Although the Syrian opposition disavows links to terror, the presence of Al Qaeda among the forces fighting to oust Assad is a serious complicating factor for the international powers that say they want to help the opposition without empowering extremists along the way.

The Syrian regime is dominated by members of the Alawite sect, which is an offshoot of Shiite Islam. Sunnis make up most of the population of 22 million and are the backbone of the opposition (see – Shiite Arc).
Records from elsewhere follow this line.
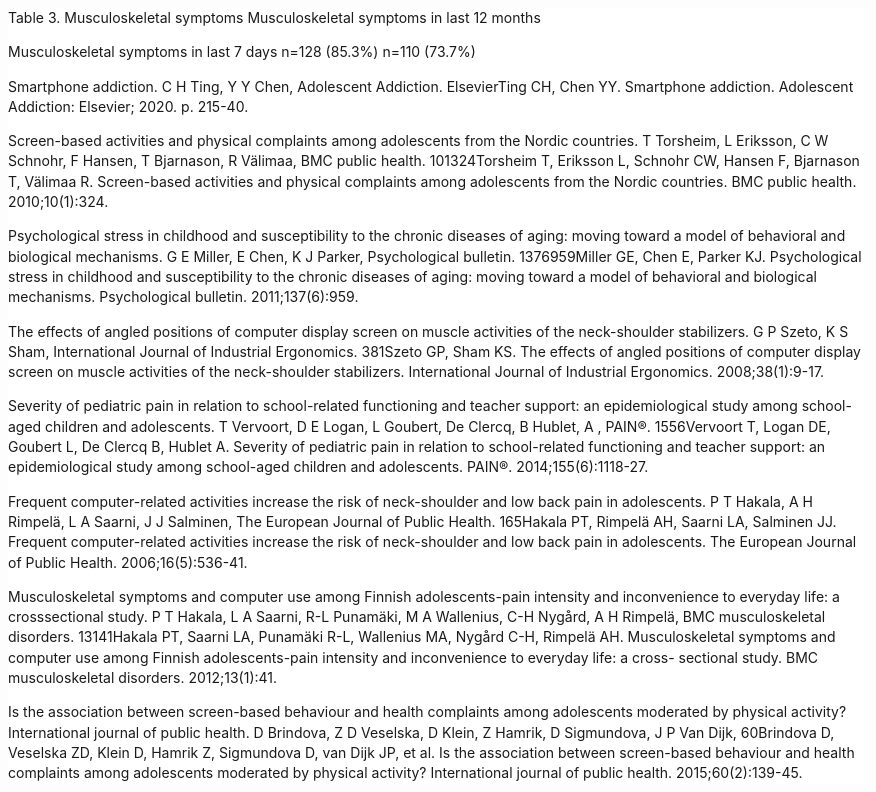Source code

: Table 3. Musculoskeletal symptoms 
Musculoskeletal 
symptoms in last 12 
months 

Musculoskeletal 
symptoms in last 7 
days 
n=128 (85.3%) 
n=110 (73.7%) 



Smartphone addiction. C H Ting, Y Y Chen, Adolescent Addiction. ElsevierTing CH, Chen YY. Smartphone addiction. Adolescent Addiction: Elsevier; 2020. p. 215-40.

Screen-based activities and physical complaints among adolescents from the Nordic countries. T Torsheim, L Eriksson, C W Schnohr, F Hansen, T Bjarnason, R Välimaa, BMC public health. 101324Torsheim T, Eriksson L, Schnohr CW, Hansen F, Bjarnason T, Välimaa R. Screen-based activities and physical complaints among adolescents from the Nordic countries. BMC public health. 2010;10(1):324.

Psychological stress in childhood and susceptibility to the chronic diseases of aging: moving toward a model of behavioral and biological mechanisms. G E Miller, E Chen, K J Parker, Psychological bulletin. 1376959Miller GE, Chen E, Parker KJ. Psychological stress in childhood and susceptibility to the chronic diseases of aging: moving toward a model of behavioral and biological mechanisms. Psychological bulletin. 2011;137(6):959.

The effects of angled positions of computer display screen on muscle activities of the neck-shoulder stabilizers. G P Szeto, K S Sham, International Journal of Industrial Ergonomics. 381Szeto GP, Sham KS. The effects of angled positions of computer display screen on muscle activities of the neck-shoulder stabilizers. International Journal of Industrial Ergonomics. 2008;38(1):9-17.

Severity of pediatric pain in relation to school-related functioning and teacher support: an epidemiological study among school-aged children and adolescents. T Vervoort, D E Logan, L Goubert, De Clercq, B Hublet, A , PAIN®. 1556Vervoort T, Logan DE, Goubert L, De Clercq B, Hublet A. Severity of pediatric pain in relation to school-related functioning and teacher support: an epidemiological study among school-aged children and adolescents. PAIN®. 2014;155(6):1118-27.

Frequent computer-related activities increase the risk of neck-shoulder and low back pain in adolescents. P T Hakala, A H Rimpelä, L A Saarni, J J Salminen, The European Journal of Public Health. 165Hakala PT, Rimpelä AH, Saarni LA, Salminen JJ. Frequent computer-related activities increase the risk of neck-shoulder and low back pain in adolescents. The European Journal of Public Health. 2006;16(5):536-41.

Musculoskeletal symptoms and computer use among Finnish adolescents-pain intensity and inconvenience to everyday life: a crosssectional study. P T Hakala, L A Saarni, R-L Punamäki, M A Wallenius, C-H Nygård, A H Rimpelä, BMC musculoskeletal disorders. 13141Hakala PT, Saarni LA, Punamäki R-L, Wallenius MA, Nygård C-H, Rimpelä AH. Musculoskeletal symptoms and computer use among Finnish adolescents-pain intensity and inconvenience to everyday life: a cross- sectional study. BMC musculoskeletal disorders. 2012;13(1):41.

Is the association between screen-based behaviour and health complaints among adolescents moderated by physical activity? International journal of public health. D Brindova, Z D Veselska, D Klein, Z Hamrik, D Sigmundova, J P Van Dijk, 60Brindova D, Veselska ZD, Klein D, Hamrik Z, Sigmundova D, van Dijk JP, et al. Is the association between screen-based behaviour and health complaints among adolescents moderated by physical activity? International journal of public health. 2015;60(2):139-45.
Assad has been able to count on backing from powerful allies like Russia and Iran. On Wednesday, Iranian President Mahmoud Ahmadinejad said Syrians should decide their own fate. According to his Internet website, Ahmadinejad told the visiting speaker of the Syrian parliament that others must not impose their will on Syria.

More than 14,000 people have been killed since the Syrian uprising began, according to activists. Despite global outrage over the crackdown by the Assad regime, the international response has been focused entirely on diplomacy and sanctions as the violence escalates (see also – SYRIAN 2011 UNREST).

Military intervention has been all but ruled out in Syria for now, in part because the conflict has so much potential for escalation. Damascus has strong allegiances to powerful forces including Lebanon’s Hizbullah and Shiite powerhouse Iran.

The opposition, n Syria is in disarray. A key meeting of different opposition groups in Cairo concluded Tuesday with only general agreements on a transitional period and the character of the post-Assad state. They failed to create a unified leadership and papered over many other key differences.